04 de junho, de 2016 | 10:05
Poluição nos mananciais da Bacia do Rio Doce
Rio Doce é o décimo manancial mais poluído do país, segundo dados do IBGE
DA REDAÇÃO - Cerca de 80% do esgoto doméstico, produzido por cidades que compõem a Bacia Hidrográfica do Rio Doce (CBH-Doce), são lançados sem tratamento no leito do rio Doce e seus afluentes, entre os quais o rio Piracicaba, segundo dados do Atlas Brasil de Despoluição de Bacias Hidrográficas: Tratamento de Esgotos Urbanos.
O rio Doce é o décimo manancial mais poluído do país, segundo dados do IBGE, o colegiado tem investido em programas ligados à universalização dos serviços de abastecimento de água, esgoto, drenagem urbana e resíduos sólidos. Entre as ações programadas está a entrega de mais de 150 Planos Municipais de Saneamento Básico de municípios da bacia até o fim de julho.
Para o presidente do Comitê da Bacia Hidrográfica do Rio Doce (CBH-Doce), Leonardo Deptulski, o desafio é grande e se torna ainda mais grave em função da estiagem, que provoca a diminuição do volume do leito dos rios e potencializa o efeito da contaminação pelo lançamento de esgoto. O saneamento está diretamente relacionado à qualidade da água. Portanto, precisamos priorizar ações para garantir que o serviço esteja presente em todos os municípios”, enfatizou.
PMSBs
Entre as ações desenvolvidas pelos comitês, em prol da melhoria da qualidade da água do Rio Doce e seus afluentes, está o financiamento da elaboração de Planos Municipais de Saneamento Básico (PMSBs), por meio do Programa de Universalização do Saneamento (P41), que investiu, em toda a bacia, mais de R$ 21 milhões na contratação de empresas especializadas para a produção do documento.
O PMSB traça, com um diagnóstico sobre a situação dos serviços ligados ao saneamento básico no município, diretrizes para que, em curto, médio e longo prazo, sejam sanados problemas envolvendo os quatro eixos do serviço: abastecimento de água, tratamento de esgoto, drenagem urbana e coleta e destinação de resíduos sólidos.
Além de ser uma ferramenta importante para os administradores municipais, o plano é uma exigência legal e pré-requisito para a solicitação de recursos federais destinados a obras de saneamento. O financiamento da elaboração dos PMSBs foi uma decisão acertada, que nos aproximou muito dos municípios e deu a oportunidade a essas cidades de ter um documento bastante completo com informações sobre os serviços ligados ao saneamento. Esse é um passo importante, mas ainda temos muito o que avançar”, destacou Deptulski.

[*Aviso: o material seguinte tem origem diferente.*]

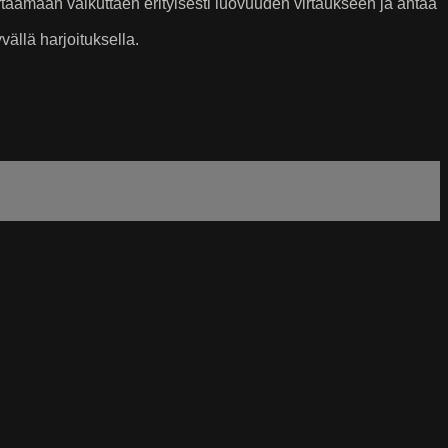
irtaamaan vaikuttaen erityisesti luovuuden virtaukseen ja antaa
ällä harjoituksella.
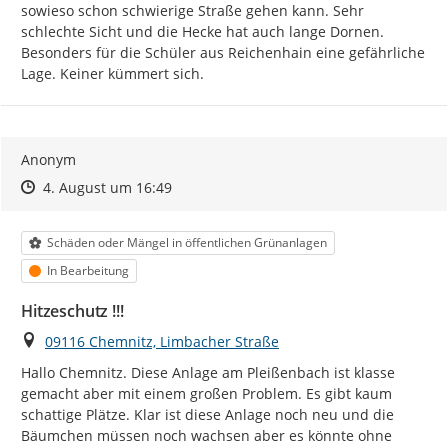
sowieso schon schwierige Straße gehen kann. Sehr 
schlechte Sicht und die Hecke hat auch lange Dornen. 
Besonders für die Schüler aus Reichenhain eine gefährliche 
Lage. Keiner kümmert sich.
Anonym
Zeitpunkt des Erstellens
Zeitpunkt des Erstellens
Zur Äußerung
4. August um 16:49
Kategorie
Schäden oder Mängel in öffentlichen Grünanlagen
Status
In Bearbeitung
Hitzeschutz !!!
Ort
09116 Chemnitz, Limbacher Straße
Hallo Chemnitz. Diese Anlage am Pleißenbach ist klasse 
gemacht aber mit einem großen Problem. Es gibt kaum 
schattige Plätze. Klar ist diese Anlage noch neu und die 
Bäumchen müssen noch wachsen aber es könnte ohne 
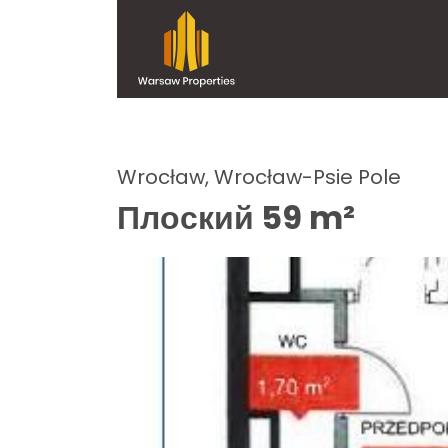
Wrocław, Wrocław-Psie Pole
Плоский 59 m²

Com mais de 150 municípios contemplados, inclusive os quatro da Região Metropolitana do Vale do Aço, a expectativa é de que todos os documentos sejam entregues pelos comitês até o fim de julho, marcando mais um passo rumo à universalização dos serviços ligados ao saneamento. Além de interferir de forma direta na qualidade dos recursos hídricos, a falta de tratamento de esgoto também é sentida na área de saúde, através da transmissão de doenças, sendo crianças e idosos grupos mais vulneráveis de contágio.
Próximos passos
Para os anos de 2016 a 2020 ainda serão executadas ações de implantação de sistemas de abastecimento de água e coleta e tratamento de esgoto para a população rural, com aproveitamento racional e disposição adequada dos resíduos coletados, através do Programa de Expansão do Saneamento Rural (P42), que investirá, em toda a bacia, cerca de R$ 5 milhões. O mesmo valor também será empregado no Programa de Saneamento da Bacia, que financiará a elaboração de projetos para sistemas de coleta e tratamento de esgotos domésticos dos núcleos populacionais da bacia.
Temos agora também uma oportunidade de trabalhar ações voltadas ao saneamento nos municípios da calha do Rio Doce, por meio da utilização dos recursos oriundos da sanção imposta à empresa Samarco, em função do rompimento da barragem de Fundão. Uma das ações prevê a aplicação de R$ 500 milhões para a coleta e tratamento de esgoto e resíduos sólidos em cerca de 40 municípios banhados pelo Rio Doce”, encerrou o presidente do CBH-Doce.